Yaz Kursları; “Bizim Oğlan Bina Okur, Döner Bir Daha Okur” Konumundan Kurtarılmalıdır

Önümüzdeki Kurban bayramından sonra camilerde, vakıf ve derneklerde yaz kursları, dört ve altı haftalık süreleri kapsayacak şekilde başlayacaktır. Eğitimde süreklilik esastır. Resmi eğitim kurumlarındaki okullardan boşalan çocuklarımız, sivil kurumlarda verilen dini ağırlıklı eğitimle de dinleneceklerdir. Tatil, atalet değildir. Spor, gezi ve farklı eğitim türleriyle zihni canlı tutmak ve bu farklı eğitim türlerinde gezinirken de dinlenmektir.

Yeni dilde eğitim, eski dilde terbiye; hayatın her döneminde insanla var olan bir süreçtir. Belli bir dönemde başlayıp biten bir olay değildir. Terbiye, yükselen bir tertibe uygun olarak, eğitim ve öğretim faaliyetlerinde tedriciliğe dayanan bir planı gerektirir. Çocuk, halden hale, merhaleden merhaleye geçtikçe, eğitim ve öğretim faaliyetleri de değişir. Her dönemin kendine has özellikleri vardır. Çocukluk, gençlik ve olgunluk dönemlerini yaşayan insanın, bulunduğu konuma uygun metotlarla daha iyiye ve güzele ulaşması için eğitim ve öğretim faaliyeti ortaya konur.
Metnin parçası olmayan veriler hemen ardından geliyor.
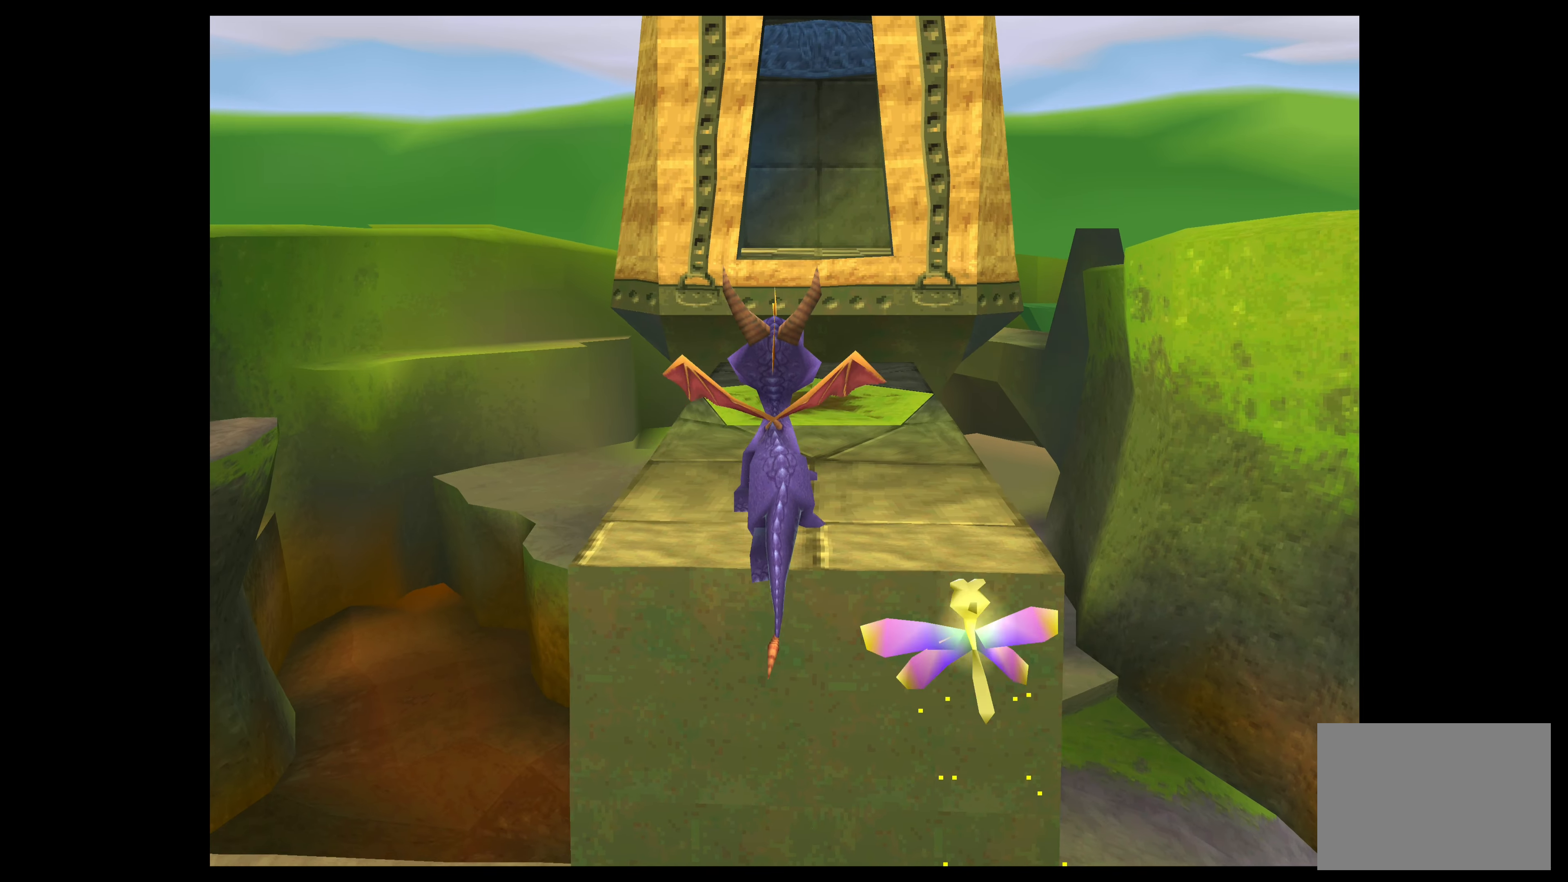
{"buttons": ["CROSS"], "left_stick": "up", "events": []}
Eğitim, bilen bir kişinin bilmeyene, doğru yolu göstermesi, onun elinden tutmasıdır.Eğitim, bir şeyi kademe kademe, tedriç ile kemâle erdirmektir.” (Elmalılı, Hak Dini Kur’an Dili, 1/64)

İnsan, dünyaya hiçbir şey bilmeyerek gelir. Bu sebeple, hayatta kendisi için gerekli bilgileri sonradan öğrenir. İnsan, aynı zamanda sosyal bir varlık olduğundan başkaları ile münasebetlerini düzenli bir şekilde sağlayacak olan sosyal değerleri de öğrenmek zorundadır. İşte bu faaliyetlerin tümüne, eğitim diyoruz. Ferdin doğuştan getirdiklerine tabiat, sonradan kazandıklarına da kültür dersek, eğitimi “Gelişen ve biriken beşer kültürünü, yetişmekte olan nesillere aktarma ve doğuştan getirilen kabiliyetleri geliştirme ve şekillendirme” faaliyeti olarak da tarif edebiliriz. (İbrahim Canan, Hz. Peygamber’in Sünnetinde Terbiye, s.30-31)

Eğitimi, dini açıdan da şöyle tarif etmek mümkündür: “Kulu, dinî ve dünyevî vazifelerini hakkıyla yerine getirebilecek bir hale ulaştırmaktır.” (M. Fuad, Vazaif-i Aile, s.24)

İslam terbiyesi, İslam dininin esaslarına uygun olarak insan fikrinin gelişmesi, davranış ve duygularının tanzimi, fikir ve düşüncede, söz ve fiilde, usul ve nizamda doğru yolu gösterme, dünya ve ahirette mesut olacak ‘İYİ İNSAN’ yetiştirme sanatıdır.” (M. Faruk Bayraktar, İslam Eğitiminde Öğretmen-Öğrenci Münasebetleri, s.6)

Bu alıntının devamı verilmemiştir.